“Zimbabwe is making progress on climate action, education, and electricity but slipping on poverty, hunger, and access to medical care”

A new Afrobarometer Sustainable Development Goal (SDG) Scorecard for Zimbabwe shows progress on climate action as well as access to education and electricity.

The Afrobarometer SDG Scorecard, which provides citizens’ assessments of Zimbabwe’s progress over a recent five-year period on important aspects of the United Nations Sustainable Development Goals, also reveals that the country is doing better on gender equality in technology useand on reducing the gender gap in employment, although the overall unemployment rate has remained unchanged.

But Zimbabwe is slipping on poverty, hunger, and access to medical care and clean water. Trust in state institutions has declined, perceived corruption among these institutions has remained unchanged, and payment of bribes for public services has worsened.

The newly developed Afrobarometer SDG Scorecards highlight citizens’ experiences and evaluations of their country’s performance on democracy and governance, poverty, health, education, energy supply, water and sanitation, inequality, gender equity, and other priorities reflected in 12 of the 17 SDGs.

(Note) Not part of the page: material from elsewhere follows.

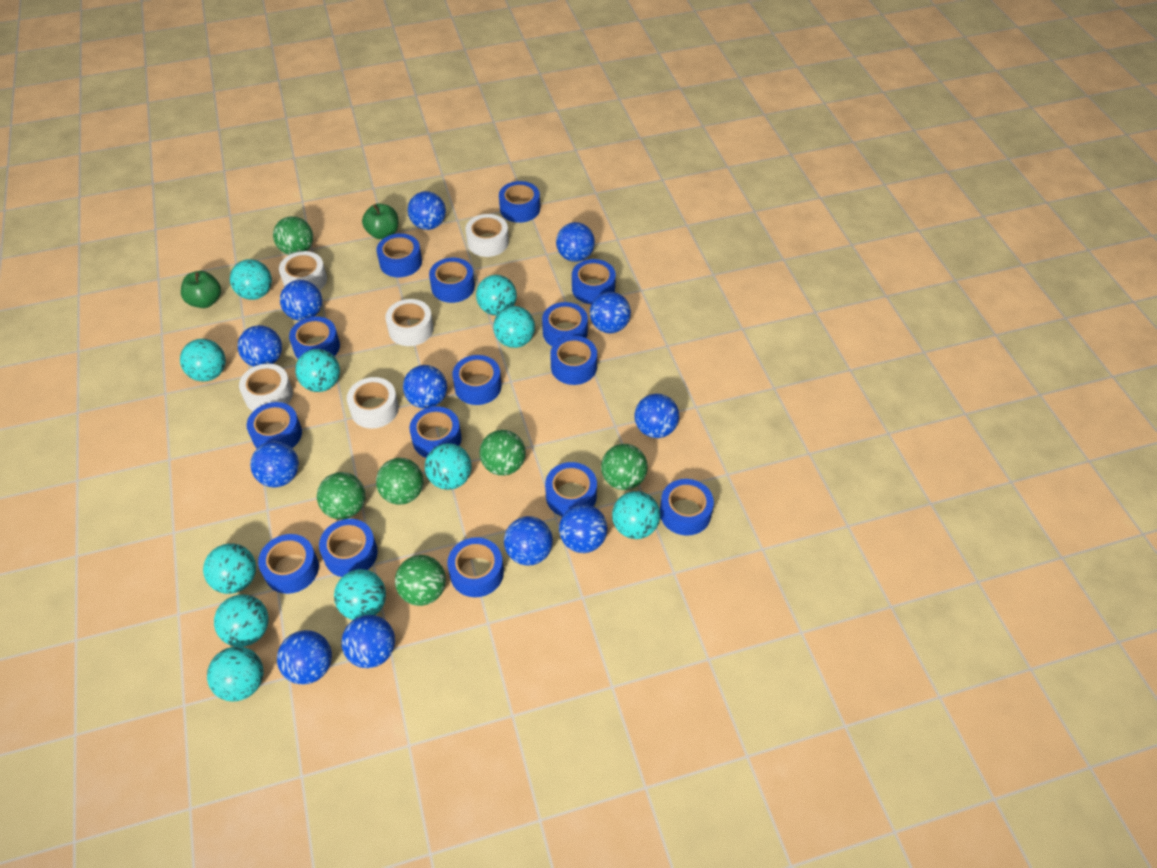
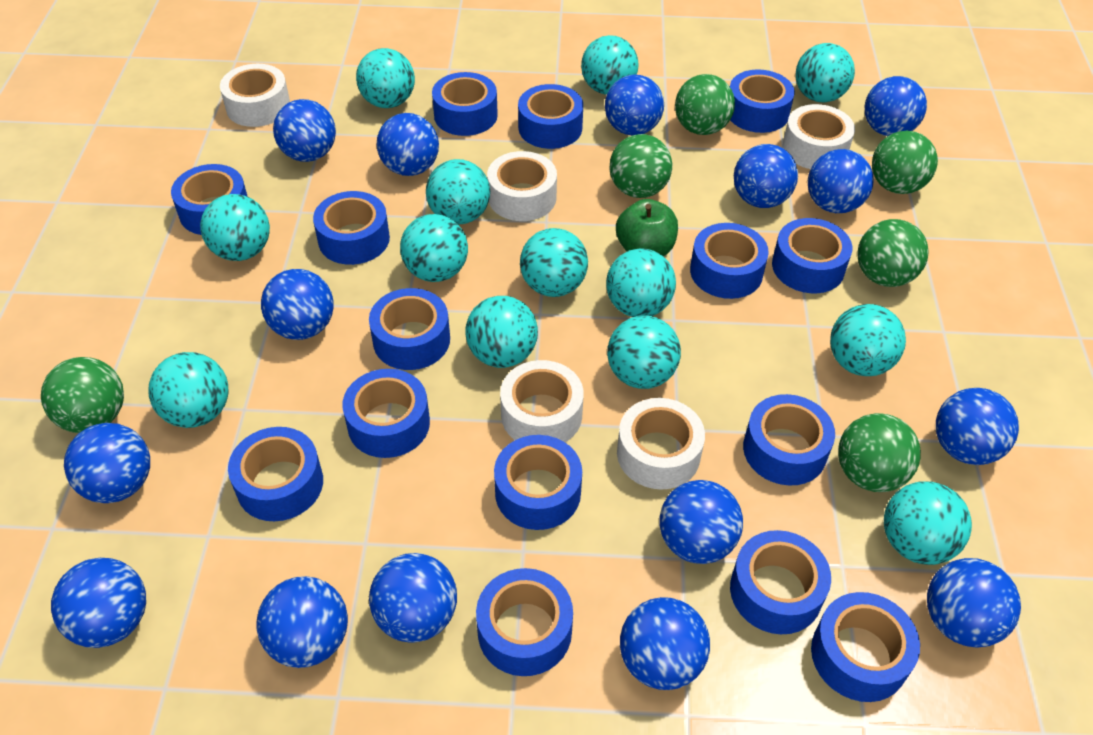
blue ball: 12 -> 15
green apple: 2 -> 1
turquoise ball: 11 -> 13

These citizen assessments can be compared to official UN tracking indicators. They present both summary assessments for each SDG – via blue, green, yellow, and red “stoplights” – as well as the data behind these assessments.

Afrobarometer, an independent pan-African survey research network, released scorecards for Zimbabwe and six other Southern African countries as part of a series of regional webinars focusing on progress toward the SDGs in Africa.

Speaking at the webinar, Dominique Dryding, Afrobarometer project manager for Southern Africa, said the Afrobarometer SDG Scorecards provide an additional perspective – one that is usually missing from other sources – that can be compared and contrasted with other indicators and thus enrich the discussion, help identify gaps, and support action to move forward in each country.

“The Afrobarometer SDG scorecards can be used as a complement to existing SDG trackers, by providing the people’s assessment of progress towards achieving the SDGs,” she said. All scorecards can be accessed on the Afrobarometer website’s SDG Scorecards page.

Afrobarometer surveys Afrobarometer is a non-partisan African survey research network that provides reliable data on citizens’ experiences and evaluations of democracy, governance, and quality of life. Eight rounds of surveys have been completed in up to 39 countries since 1999. Round 8 surveys (2019/2021) cover 34 countries.

Afrobarometer’s national partners in all regions of Africa conduct face-to-face interviews in the language of the respondent’s choice. In the most recent survey in Zimbabwe, the Mass Public Opinion Institute (MPOI) interviewed a nationally representative, random, stratified probability sample of 1,200 adult Zimbabweans in April 2021. A sample of this size yields country-level results with a margin of error of +/-3 percentage points at a 95% confidence level.